Question

Question #306cf

Answer 1

Left side:

`"K"`: `1+`

`"Cl"`: `7+`

`"O"`: `2-`

Right side:

`"K"`: `1+`

`"Cl"`: `1-`

`"O"`: `0`

Explanation:

We're asked to assign an oxidation state to each element on both sides of the equation.

All pure elements have an oxidation state of `0`, so the oxygen on the right side has an oxidation state of `0`.

An important fact worth knowing is that oxygen will almost always have an oxidation state of `2-` when in a compound. (The most common exception to this are superoxides, such as `"KO"_2`).

Thus, oxygen on the left side has an oxidation state of `2-`.

Group `1` metals such as `"Na"` and `"K"` will almost always have a `1+` oxidation state, so the potassium on both sides has an oxidation state of `1+`.
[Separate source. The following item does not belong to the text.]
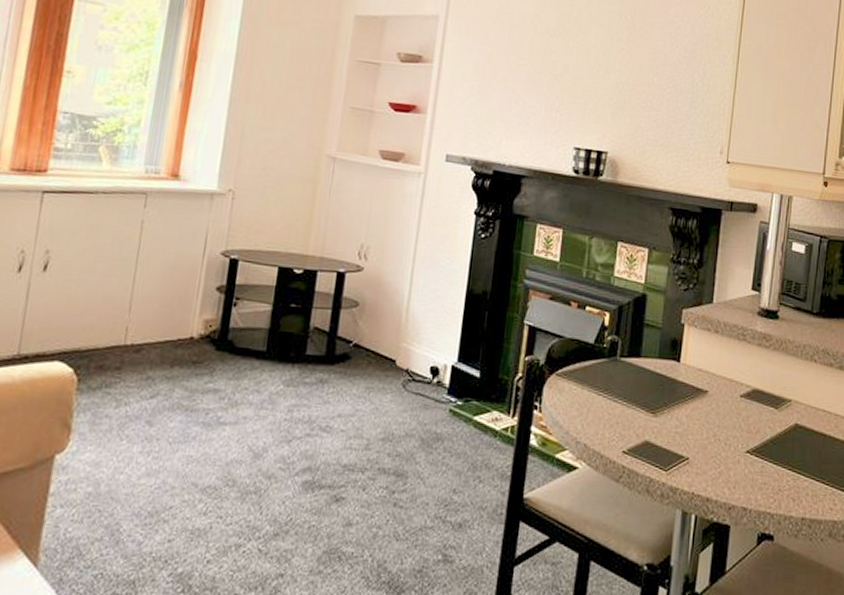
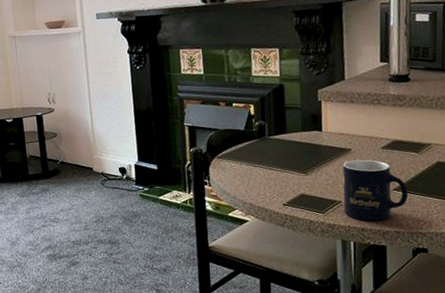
mug: none [689,405,762,492] -> present [342,159,409,222]

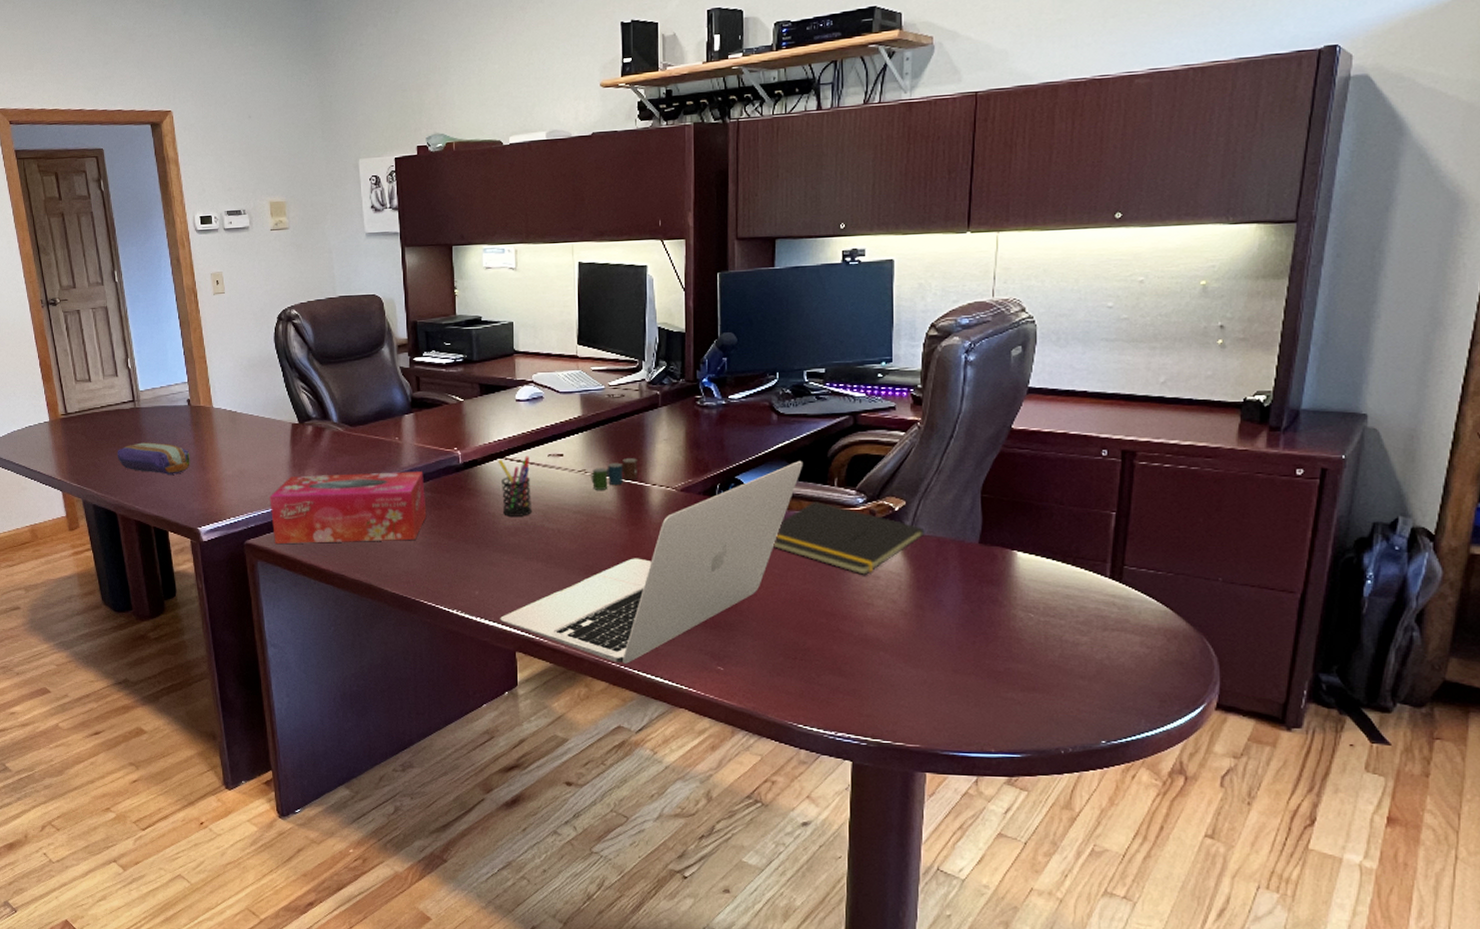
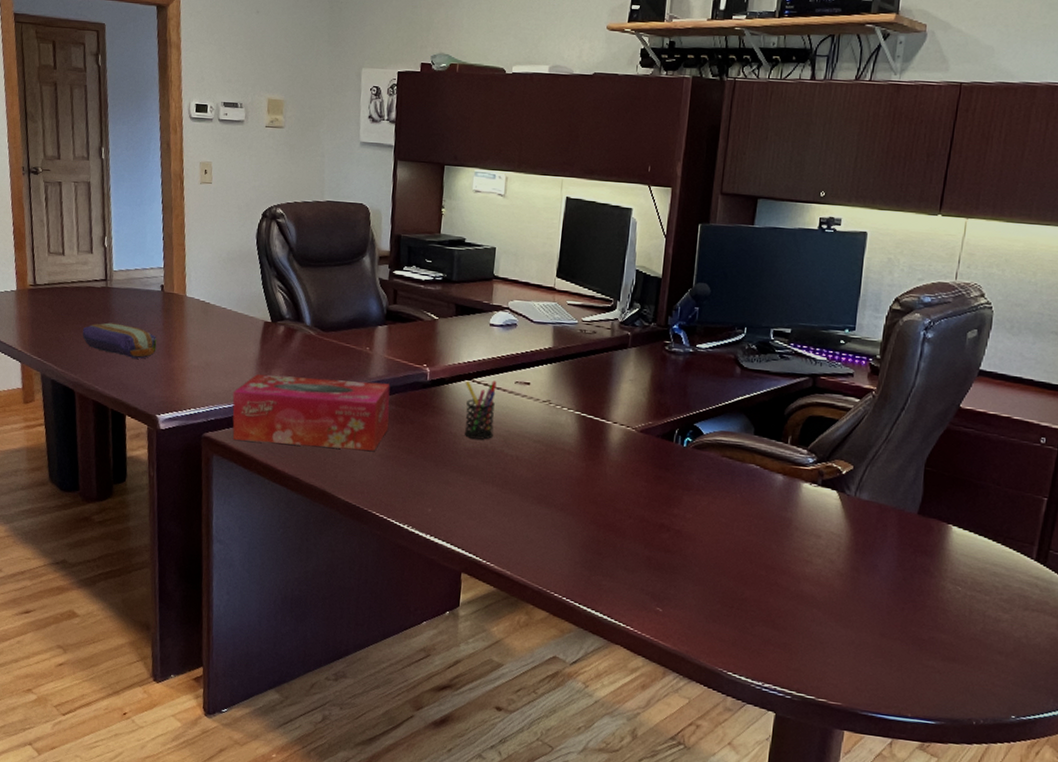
laptop: present [500,461,803,664] -> none [449,415,761,596]
cup: present [591,458,637,490] -> none [554,394,601,423]
notepad: present [772,502,925,575] -> none [722,456,869,533]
Now, we only have `"Cl"` left.

All neutral compounds have a net oxidation state of `0`, so we use a little simple math to find the oxidation state of chlorine on both sides:

Left side:

`"KClO"_4`: `overbrace(1+)^"K" + overbrace(x)^"Cl" + overbrace(4(2-))^(4color(white)(l)"O atoms") = 0`

`x = color(red)(+7`

The oxidation state of `"Cl"` on the left side is thus `color(red)(7+`.

Right side:

`"KCl"`: `overbrace(1+)^"K" + overbrace(x)^"Cl" = 0`

`x = color(blue)(-1`

The oxidation state of `"Cl"` on the right side is thus `color(blue)(1-`.